Unless there is a catastrophic illness or accident, employers will need to undertake a consultation process with ill employees and ensure that they have up to date facts on the employee’s diagnosis and prognosis, often with the help of an occupational health specialist. Employers must also be able to demonstrate that alternatives to dismissal have been considered.
Disability
By the time the employer is considering dismissal on health grounds, it’s likely the employee will be deemed to be disabled under the Equality Act 2010 because they have a physical or mental impairment that has a ‘substantial’ and ‘long-term’ negative effect on their ability to do normal daily activities. By ‘substantial’ I mean more than minor or trivial and ‘longterm’ means 12 months or more.
Disability brings two key facts into focus. Firstly, remember that disability is a protected characteristic and therefore brings with it the potential for a discrimination claim if the employee is not treated properly. Secondly, part of being treated properly is the obligation to make reasonable adjustments in order for the employee to continue in their role where possible. You can find out more about reasonable adjustments from gov.uk here. Examples include allowing an employee the opportunity to return to work on a phased part-time basis, or working elsewhere if, for example, they required wheelchair access. Having said that, for some employees, no amount of reasonable adjustments will facilitate a return to work, however employers need to show they have considered viable options and discussed these with the employee.
Regular communication
For a dismissal to be fair the employer must meet regularly with the employee and make it clear at what point dismissal may be considered.
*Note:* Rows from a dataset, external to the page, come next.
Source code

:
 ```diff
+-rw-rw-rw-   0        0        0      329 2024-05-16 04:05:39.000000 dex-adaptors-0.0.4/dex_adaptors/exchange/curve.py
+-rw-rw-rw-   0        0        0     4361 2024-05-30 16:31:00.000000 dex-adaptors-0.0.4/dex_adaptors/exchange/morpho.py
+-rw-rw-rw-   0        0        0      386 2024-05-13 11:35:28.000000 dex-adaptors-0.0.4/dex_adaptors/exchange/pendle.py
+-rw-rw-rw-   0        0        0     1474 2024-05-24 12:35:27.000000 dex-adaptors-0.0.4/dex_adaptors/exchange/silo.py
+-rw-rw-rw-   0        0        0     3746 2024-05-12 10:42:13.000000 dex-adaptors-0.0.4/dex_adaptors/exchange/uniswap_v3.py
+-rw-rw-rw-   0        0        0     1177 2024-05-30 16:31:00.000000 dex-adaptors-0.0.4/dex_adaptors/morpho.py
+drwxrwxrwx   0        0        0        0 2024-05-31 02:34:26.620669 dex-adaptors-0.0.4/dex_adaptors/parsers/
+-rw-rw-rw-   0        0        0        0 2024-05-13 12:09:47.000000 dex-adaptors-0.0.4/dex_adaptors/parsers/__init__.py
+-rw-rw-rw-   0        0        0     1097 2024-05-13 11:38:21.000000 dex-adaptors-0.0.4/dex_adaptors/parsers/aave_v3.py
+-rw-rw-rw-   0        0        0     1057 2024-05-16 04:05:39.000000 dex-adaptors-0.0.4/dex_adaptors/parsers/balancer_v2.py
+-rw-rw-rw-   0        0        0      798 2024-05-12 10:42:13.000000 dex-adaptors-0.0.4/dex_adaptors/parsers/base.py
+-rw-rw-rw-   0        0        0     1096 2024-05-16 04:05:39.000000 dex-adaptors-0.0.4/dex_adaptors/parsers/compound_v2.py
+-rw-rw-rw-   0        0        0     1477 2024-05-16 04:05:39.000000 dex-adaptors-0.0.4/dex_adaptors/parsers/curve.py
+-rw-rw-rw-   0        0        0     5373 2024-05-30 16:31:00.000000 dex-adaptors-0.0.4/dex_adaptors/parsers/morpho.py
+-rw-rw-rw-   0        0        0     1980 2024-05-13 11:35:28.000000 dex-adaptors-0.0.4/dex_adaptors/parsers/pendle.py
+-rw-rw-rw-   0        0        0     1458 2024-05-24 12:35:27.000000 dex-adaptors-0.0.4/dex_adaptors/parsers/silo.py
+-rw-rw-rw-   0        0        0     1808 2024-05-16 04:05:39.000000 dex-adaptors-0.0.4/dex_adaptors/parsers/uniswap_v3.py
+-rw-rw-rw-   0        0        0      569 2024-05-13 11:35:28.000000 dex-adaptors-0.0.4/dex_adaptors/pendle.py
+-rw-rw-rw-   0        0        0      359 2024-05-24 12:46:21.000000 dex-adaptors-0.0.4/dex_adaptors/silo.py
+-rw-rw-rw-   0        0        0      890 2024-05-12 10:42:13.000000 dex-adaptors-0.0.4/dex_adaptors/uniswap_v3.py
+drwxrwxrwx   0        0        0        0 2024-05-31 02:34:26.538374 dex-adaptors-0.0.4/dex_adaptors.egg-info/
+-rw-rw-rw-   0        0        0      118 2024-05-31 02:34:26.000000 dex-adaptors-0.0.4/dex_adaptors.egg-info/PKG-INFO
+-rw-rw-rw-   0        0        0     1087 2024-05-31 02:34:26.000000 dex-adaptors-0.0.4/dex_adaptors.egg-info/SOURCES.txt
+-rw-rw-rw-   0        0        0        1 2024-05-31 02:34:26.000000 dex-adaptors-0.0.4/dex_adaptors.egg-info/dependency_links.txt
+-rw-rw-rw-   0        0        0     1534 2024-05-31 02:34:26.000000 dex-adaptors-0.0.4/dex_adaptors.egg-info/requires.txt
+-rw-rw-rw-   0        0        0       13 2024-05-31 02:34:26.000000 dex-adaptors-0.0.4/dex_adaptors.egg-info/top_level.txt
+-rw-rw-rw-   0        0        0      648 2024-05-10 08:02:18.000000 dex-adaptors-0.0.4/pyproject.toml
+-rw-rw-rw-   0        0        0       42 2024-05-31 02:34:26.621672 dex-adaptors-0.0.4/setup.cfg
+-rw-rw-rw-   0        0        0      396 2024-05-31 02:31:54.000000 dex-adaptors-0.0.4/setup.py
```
As already stated, discussions should also include a look at what steps the employer could take to get the employee back to work as well as any adjustments that may be necessary including an alternative role.
What would an employment tribual consider?
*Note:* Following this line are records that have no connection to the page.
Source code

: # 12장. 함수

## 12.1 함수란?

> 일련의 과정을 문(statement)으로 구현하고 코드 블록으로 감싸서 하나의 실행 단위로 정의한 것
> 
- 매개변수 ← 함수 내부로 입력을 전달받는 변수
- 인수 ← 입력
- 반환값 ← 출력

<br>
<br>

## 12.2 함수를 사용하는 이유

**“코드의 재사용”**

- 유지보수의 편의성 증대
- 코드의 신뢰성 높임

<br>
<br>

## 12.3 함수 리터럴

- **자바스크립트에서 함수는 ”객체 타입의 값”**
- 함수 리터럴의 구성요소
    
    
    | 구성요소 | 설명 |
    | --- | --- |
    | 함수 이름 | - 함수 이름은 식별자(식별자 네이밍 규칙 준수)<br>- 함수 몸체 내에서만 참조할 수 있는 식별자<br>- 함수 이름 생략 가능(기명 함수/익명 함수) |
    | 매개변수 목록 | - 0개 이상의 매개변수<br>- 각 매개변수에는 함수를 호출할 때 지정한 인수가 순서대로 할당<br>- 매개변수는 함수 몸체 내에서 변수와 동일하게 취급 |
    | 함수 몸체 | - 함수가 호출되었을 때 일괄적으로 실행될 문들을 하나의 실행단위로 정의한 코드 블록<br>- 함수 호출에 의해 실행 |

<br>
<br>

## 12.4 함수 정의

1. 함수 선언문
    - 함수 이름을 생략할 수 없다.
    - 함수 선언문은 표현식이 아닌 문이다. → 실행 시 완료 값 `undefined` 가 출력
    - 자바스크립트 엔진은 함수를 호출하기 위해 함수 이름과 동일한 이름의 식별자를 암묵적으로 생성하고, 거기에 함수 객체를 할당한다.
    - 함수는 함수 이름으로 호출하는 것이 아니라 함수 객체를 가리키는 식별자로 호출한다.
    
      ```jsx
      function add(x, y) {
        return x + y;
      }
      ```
In determining whether a dismissal was fair (and here I’m talking about an unfair dismissal claim, not the discrimination aspect) an employment tribunal would consider:
- Did the employer carry out a reasonable investigation about the employee’s condition, and whether it was likely that the employee could return to work?
- Did the employer consult the employee before making the decision to dismiss?
- Did the employer make reasonable efforts to explore other options, such as flexible working, workplace adaptations or an alternative role?
Considerations
Some employers have a specific capability procedure, if so that should be followed to ensure a fair dismissal.
If an employer has arrangements with an insurer to continue pay whilst the employee cannot work that should be explored before dismissal takes place. Eligibility for such payments usuallly require the employee to remain in employment and be paid by the employer with the insurer reimbursing the employer. It is good practice for the employer to inform the insurer in good time that a claim is likley to be made once the eligibility criteria has been reached.
Ill health dismissal will not afford the employer the option of summary dismissal, as would be the case under dismissal on the grounds of gross misconduct, and so the employee will be entitled to receive proper notice and notice pay.
Finally, an employer should ensure that documentation is created and maintained that shows a fair process was undertaken.